### Supplied text
----

|
|
| |
pbs_scheduler_basl(8B) |
PBS |
pbs_scheduler_basl(8B) |
pbs_sched_basl - pbs BASL scheduler
pbs_sched [-d home] [-L logfile] [-p print_file] [-a alarm] [-S port] [-c
configfile]
The pbs_sched command starts the operation of a batch scheduler on the
local host. It runs in conjunction with the PBS server. It queries the server
about the state of PBS and communicates with pbs_mom to get information
about the status of running jobs, memory available etc. It then makes
decisions as to what jobs to run.
Typically, this command will be in a local boot file such as
/etc/rc.local .
pbs_sched must be executed with root permission.
- -d home
- Specifies the name of the PBS home directory, PBS_HOME. If not specified,
the value of $PBS_SERVER_HOME as defined at compile time is used. Also see
the -L option.
- -L logfile
- Specifies an absolute path name of the file to use as the log file. If not
specified, the scheduler will open a file named for the current date in
the PBS_HOME/sched_logs directory. See the -d option.
- -p print_file
- This specifies the "print" file. Any output from the scheduler
code which is written to standard out or standard error will be written to
this file. If this option is not given, the file used will be
$PBS_HOME/sched_priv/sched_out. See the -d option.
- -a alarm
- This specifies the time in seconds to wait for a schedule run to finish.
If a scheduling iteration takes too long to finish, an alarm signal is
sent, and the scheduler is restarted. If a core file does not exist in the
current directory, abort() is called and a core file is generated. The
default for alarm is 180 seconds.
- -S port
- Specifies a port on which to talk to the server. This option is not
required. It merely overides the default PBS scheduler port.
- -c configfile
- Specify a configuration file, see description below. If this is a relative
file name it will be relative to PBS_HOME/sched_priv, see the -d option.
If the -c option is not supplied, pbs_sched will not attempt to open a
configuration file. In BASL, this config file is almost always needed
because it is where the list of servers, nodes, and host resource queries
are specified by the administrator.
This version of the scheduler requires knowledge of the BASL language. The site
must first write a function called sched_main() (and all functions
supporting it) using BASL constructs, and then translate the functions into C
using the BASL compiler basl2c , which would also attach a main program
to the resulting code. This main program performs general initialization and
housekeeping chores such as setting up local socket to communicate with the
server running on the same machine, cd-ing to the priv directory, opening log
files, opening configuration file (if any), setting up locks, forking the
child to become a daemon, initializing a scheduling cycle (i.e. get node
attributes that are static in nature), setting up the signal handlers,
executing global initialization assignment statements specified by the
scheduler writer, and finally sitting on a loop waiting for a scheduling
command from the server. When the server sends the scheduler an appropriate
scheduling command {SCH_SCHEDULE_NEW, SCH_SCHEDULE_TERM, SCH_SCHEDULE_TIME,
SCH_SCHEDULE_RECYC, SCH_SCHEDULE_CMD, SCH_SCHEDULE_FIRST}, information
about server(s), jobs, queues, and execution host(s) are obtained, and then
sched_main() is called.

----

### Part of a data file
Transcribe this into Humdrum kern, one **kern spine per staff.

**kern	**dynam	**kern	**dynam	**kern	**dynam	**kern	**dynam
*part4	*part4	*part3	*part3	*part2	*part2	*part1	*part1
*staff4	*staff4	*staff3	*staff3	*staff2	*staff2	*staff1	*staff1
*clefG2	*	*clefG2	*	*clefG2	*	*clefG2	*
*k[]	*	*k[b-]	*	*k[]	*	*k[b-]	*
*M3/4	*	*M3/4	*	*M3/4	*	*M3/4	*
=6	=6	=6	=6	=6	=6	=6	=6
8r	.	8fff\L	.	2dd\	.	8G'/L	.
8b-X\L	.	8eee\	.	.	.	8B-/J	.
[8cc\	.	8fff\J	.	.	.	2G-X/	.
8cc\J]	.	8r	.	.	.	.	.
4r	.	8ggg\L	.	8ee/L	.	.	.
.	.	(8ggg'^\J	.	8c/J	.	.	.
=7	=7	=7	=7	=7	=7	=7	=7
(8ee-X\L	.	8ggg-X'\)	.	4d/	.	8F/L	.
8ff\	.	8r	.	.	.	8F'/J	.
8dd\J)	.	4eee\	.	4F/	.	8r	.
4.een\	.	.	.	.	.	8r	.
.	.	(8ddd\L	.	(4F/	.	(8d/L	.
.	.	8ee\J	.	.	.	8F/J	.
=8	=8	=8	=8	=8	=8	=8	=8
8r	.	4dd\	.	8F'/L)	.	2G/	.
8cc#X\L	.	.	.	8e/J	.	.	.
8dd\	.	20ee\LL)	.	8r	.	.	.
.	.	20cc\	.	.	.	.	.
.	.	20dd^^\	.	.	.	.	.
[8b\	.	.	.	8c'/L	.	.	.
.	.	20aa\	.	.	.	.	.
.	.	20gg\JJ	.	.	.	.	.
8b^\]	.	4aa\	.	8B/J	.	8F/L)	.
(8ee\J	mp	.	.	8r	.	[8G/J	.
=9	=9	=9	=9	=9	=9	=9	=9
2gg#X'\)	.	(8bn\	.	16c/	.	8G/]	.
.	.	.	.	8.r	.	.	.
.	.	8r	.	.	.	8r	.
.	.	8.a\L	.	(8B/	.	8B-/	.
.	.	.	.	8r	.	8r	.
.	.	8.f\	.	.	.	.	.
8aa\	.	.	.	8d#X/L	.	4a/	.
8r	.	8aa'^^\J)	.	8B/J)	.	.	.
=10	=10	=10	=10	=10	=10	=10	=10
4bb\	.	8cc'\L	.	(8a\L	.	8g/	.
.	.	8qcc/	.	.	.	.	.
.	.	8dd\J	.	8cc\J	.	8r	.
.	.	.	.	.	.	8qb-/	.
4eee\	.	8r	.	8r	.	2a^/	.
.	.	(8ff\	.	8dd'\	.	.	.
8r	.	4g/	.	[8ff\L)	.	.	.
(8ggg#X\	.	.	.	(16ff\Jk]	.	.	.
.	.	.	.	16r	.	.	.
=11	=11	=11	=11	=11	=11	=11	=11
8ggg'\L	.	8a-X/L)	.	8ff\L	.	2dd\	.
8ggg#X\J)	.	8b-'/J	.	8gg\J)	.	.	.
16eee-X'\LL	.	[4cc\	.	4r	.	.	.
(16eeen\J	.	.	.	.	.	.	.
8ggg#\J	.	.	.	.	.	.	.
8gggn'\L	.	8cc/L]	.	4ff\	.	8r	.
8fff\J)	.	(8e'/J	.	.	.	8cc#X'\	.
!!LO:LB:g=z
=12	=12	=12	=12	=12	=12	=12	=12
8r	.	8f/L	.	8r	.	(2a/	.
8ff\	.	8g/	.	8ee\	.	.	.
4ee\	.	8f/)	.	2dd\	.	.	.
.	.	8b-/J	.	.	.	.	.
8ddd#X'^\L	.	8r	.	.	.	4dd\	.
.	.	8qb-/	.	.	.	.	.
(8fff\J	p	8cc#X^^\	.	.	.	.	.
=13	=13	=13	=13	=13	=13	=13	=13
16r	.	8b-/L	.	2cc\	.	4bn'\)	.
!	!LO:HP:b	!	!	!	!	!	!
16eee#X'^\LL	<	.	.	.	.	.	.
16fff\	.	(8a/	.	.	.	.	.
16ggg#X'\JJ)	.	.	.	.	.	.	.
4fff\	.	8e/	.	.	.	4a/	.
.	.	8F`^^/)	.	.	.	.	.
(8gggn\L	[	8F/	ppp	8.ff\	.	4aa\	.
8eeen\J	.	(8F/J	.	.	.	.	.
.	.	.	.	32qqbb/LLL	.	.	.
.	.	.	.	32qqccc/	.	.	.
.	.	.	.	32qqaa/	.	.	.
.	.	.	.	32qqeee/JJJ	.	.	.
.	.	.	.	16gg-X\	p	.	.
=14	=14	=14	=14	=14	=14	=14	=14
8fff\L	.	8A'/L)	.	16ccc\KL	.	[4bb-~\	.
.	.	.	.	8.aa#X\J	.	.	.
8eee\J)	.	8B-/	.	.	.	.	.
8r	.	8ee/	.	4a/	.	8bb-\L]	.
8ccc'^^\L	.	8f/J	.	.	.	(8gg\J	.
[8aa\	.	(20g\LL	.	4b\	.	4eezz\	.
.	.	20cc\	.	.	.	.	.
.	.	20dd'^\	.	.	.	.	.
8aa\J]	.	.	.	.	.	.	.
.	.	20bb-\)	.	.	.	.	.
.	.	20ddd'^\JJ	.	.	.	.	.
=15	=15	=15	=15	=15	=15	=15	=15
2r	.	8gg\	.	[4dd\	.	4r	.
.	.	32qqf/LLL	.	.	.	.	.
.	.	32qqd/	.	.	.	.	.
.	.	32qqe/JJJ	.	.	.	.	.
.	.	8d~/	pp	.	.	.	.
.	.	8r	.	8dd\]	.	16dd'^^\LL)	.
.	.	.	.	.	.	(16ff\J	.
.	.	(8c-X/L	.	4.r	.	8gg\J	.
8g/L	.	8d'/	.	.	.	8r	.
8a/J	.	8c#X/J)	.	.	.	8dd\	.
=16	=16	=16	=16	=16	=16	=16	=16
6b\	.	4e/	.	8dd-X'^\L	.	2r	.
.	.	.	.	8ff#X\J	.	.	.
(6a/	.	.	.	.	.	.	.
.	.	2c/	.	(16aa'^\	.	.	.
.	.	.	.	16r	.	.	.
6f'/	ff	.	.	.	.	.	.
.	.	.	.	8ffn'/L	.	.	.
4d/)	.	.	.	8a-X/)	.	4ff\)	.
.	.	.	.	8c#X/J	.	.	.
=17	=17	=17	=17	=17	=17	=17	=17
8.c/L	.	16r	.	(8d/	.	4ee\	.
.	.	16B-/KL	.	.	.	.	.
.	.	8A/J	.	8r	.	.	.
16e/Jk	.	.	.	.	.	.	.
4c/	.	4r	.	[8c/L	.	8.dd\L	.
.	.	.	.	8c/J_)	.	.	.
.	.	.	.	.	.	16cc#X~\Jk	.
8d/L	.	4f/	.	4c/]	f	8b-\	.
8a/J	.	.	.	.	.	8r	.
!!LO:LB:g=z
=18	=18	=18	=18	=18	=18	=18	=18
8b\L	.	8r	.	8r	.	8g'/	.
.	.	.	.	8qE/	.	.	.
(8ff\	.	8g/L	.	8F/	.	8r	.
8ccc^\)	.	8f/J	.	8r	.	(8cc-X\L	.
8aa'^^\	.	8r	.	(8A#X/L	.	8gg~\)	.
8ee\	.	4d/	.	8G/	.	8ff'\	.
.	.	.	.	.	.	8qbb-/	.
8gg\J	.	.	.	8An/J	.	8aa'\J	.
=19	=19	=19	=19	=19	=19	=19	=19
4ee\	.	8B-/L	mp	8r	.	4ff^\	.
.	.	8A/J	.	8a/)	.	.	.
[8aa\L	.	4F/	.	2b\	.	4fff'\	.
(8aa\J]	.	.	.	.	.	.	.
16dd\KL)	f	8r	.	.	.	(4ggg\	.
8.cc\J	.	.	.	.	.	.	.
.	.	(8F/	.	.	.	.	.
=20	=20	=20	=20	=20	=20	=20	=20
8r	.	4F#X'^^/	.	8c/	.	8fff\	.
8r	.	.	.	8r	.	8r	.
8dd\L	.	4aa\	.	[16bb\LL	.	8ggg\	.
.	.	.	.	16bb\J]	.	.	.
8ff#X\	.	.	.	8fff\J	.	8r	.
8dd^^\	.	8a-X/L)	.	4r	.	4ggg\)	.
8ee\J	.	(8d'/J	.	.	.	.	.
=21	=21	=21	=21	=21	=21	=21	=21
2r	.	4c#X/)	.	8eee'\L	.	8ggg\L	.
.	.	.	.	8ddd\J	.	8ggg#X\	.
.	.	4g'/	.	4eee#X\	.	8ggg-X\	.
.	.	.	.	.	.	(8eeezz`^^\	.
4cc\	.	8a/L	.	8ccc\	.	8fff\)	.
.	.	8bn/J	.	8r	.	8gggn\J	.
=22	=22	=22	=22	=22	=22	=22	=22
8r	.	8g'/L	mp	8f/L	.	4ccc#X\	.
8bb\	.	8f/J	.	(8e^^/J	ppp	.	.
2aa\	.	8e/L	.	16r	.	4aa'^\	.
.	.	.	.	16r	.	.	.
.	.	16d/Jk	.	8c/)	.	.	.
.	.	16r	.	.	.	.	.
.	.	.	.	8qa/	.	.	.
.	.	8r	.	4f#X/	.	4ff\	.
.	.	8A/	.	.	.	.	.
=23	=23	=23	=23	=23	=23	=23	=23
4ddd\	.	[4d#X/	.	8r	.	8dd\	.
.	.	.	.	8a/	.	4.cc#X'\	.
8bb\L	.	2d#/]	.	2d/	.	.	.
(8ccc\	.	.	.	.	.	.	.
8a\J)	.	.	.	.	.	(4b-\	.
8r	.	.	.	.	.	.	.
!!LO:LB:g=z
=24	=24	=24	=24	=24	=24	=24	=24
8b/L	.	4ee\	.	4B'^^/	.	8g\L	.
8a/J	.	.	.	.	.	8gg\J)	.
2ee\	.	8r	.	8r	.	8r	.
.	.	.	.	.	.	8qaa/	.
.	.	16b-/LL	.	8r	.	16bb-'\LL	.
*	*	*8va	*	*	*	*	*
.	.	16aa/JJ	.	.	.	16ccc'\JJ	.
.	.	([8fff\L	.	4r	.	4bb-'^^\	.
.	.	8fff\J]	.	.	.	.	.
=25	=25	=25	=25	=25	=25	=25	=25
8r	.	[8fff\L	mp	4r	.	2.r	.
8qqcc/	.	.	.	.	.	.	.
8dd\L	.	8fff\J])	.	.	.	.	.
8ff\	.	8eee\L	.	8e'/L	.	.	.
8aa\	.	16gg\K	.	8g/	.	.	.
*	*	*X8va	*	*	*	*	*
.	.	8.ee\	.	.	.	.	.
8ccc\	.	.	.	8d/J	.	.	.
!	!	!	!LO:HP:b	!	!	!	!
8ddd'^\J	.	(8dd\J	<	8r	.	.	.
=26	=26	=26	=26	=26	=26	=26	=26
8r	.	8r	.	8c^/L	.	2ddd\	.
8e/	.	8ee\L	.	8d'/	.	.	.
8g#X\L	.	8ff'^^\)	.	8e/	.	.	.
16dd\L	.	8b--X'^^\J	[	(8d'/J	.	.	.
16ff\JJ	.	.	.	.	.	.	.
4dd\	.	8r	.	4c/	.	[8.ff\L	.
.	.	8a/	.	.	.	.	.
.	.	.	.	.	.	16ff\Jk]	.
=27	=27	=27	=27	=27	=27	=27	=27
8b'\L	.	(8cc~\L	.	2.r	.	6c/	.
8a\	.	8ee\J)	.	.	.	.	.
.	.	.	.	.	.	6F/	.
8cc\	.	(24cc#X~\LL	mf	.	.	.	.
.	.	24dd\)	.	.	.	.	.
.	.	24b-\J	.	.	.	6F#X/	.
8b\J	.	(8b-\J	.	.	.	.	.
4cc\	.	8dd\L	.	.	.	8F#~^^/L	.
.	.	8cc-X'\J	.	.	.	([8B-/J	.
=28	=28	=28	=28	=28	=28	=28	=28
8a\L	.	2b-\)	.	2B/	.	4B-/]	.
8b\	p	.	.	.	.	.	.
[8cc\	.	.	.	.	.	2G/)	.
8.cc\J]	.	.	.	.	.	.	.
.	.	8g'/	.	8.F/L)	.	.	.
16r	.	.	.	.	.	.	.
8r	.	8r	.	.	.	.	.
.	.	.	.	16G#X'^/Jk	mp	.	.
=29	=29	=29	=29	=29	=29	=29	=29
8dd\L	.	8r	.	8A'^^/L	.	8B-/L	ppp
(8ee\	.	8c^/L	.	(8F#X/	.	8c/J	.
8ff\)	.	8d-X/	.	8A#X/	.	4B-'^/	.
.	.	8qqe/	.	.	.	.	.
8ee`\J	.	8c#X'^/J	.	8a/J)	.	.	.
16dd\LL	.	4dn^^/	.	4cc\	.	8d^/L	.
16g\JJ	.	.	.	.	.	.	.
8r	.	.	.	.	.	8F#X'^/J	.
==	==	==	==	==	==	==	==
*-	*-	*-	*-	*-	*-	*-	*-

----

### Task requirements
- 1) List every command-line option that the pbs_sched manual page gives for starting the scheduler, each with its argument.
- 2) Write the next part of the pbs_sched manual page, picking up after its final sentence.

### Exercise answers
- 1)
-d home
-L logfile
-p print_file
-a alarm
-S port
-c configfile

- 2)
The BAtch Scheduling Language (BASL) is a C-like procedural language. It
provides a number of constructs and predefined functions that facilitate
dealing with scheduling issues. Information about a PBS server, the queues
that it owns, jobs residing on each queue, and the computational nodes where
jobs can be run, are accessed via the BASL data types Server, Que, Job, CNode,
Set Server, Set Que, Set Job, and Set CNode.
The following simple sched_main() will cause the server to run all
queued jobs on the local server:
-
sched_main()
{
Server s;
Que q;
Job j;
Set Que queues;
Set Job jobs;
s = AllServersLocalHostGet(); // get local server
queues = ServerQueuesGet(s);
foreach( q in queues ) {
jobs = QueJobsGet(q);
foreach( j in jobs ) {
JobAction(j, SYNCRUN, NULLSTR);
}
}
}
For a more complete discussion of the Batch Scheduler Language,
see basl2c(1B) .
A configuration file may be specified with the -c option. This file is used to
specify the (1) hosts which are allowed to connect to pbs_sched, (2) the list
of server hosts for which the scheduler writer wishes the system to
periodically check for status, queues, and jobs info, (3) list of execution
hosts for which the scheduler writer wants the system to periodically check
for information like state, property, and so on, and (4) various queries to
send to each execution host.
- (1) specifying client hosts:
- The hosts allowed to connect to pbs_sched are specified in the
configuration file in a manner identical to that used in pbs_mom. There is
one line per host using the syntax:
$clienthost hostname
where clienthost and hostname are separated by
white space. Two host names are always allowed to connection to
pbs_sched: "localhost" and the name returned to pbs_sched by
the system call gethostname(). These names need not be specified in the
configuration file.
- (2) specifying list of servers:
- The list of servers is specified in a one host per line manner, using the
syntax:
$serverhost hostname port_number
or where $server_host, hostname, and port_number are
separated by white space.
If port_number is 0, then the default PBS server port
will be used.
Regardless of what has been specified in the file, the list of
servers will always include the local server - one running on the same
host where the scheduler is running.
Within the BASL code, access to data of the list of servers is
done by calling AllServersGet(), or
AllServersLocalHostGet() which returns the local server on the
list.
- (3) specifying the list of execution hosts:
- The list of execution hosts (nodes), whose MOMs are to be queried from the
scheduler, is specified in a one host per line manner, using the syntax:
$momhost hostname port_number
where $momhost, hostname, and port_number
are separated by white space.
If port_number is 0, then the default PBS MOM port will
be used.
The BASL function AllNodesGet() , or
ServerNodesGet(AllServersLocalHostGet()) is available for getting
the list of nodes known to the local system.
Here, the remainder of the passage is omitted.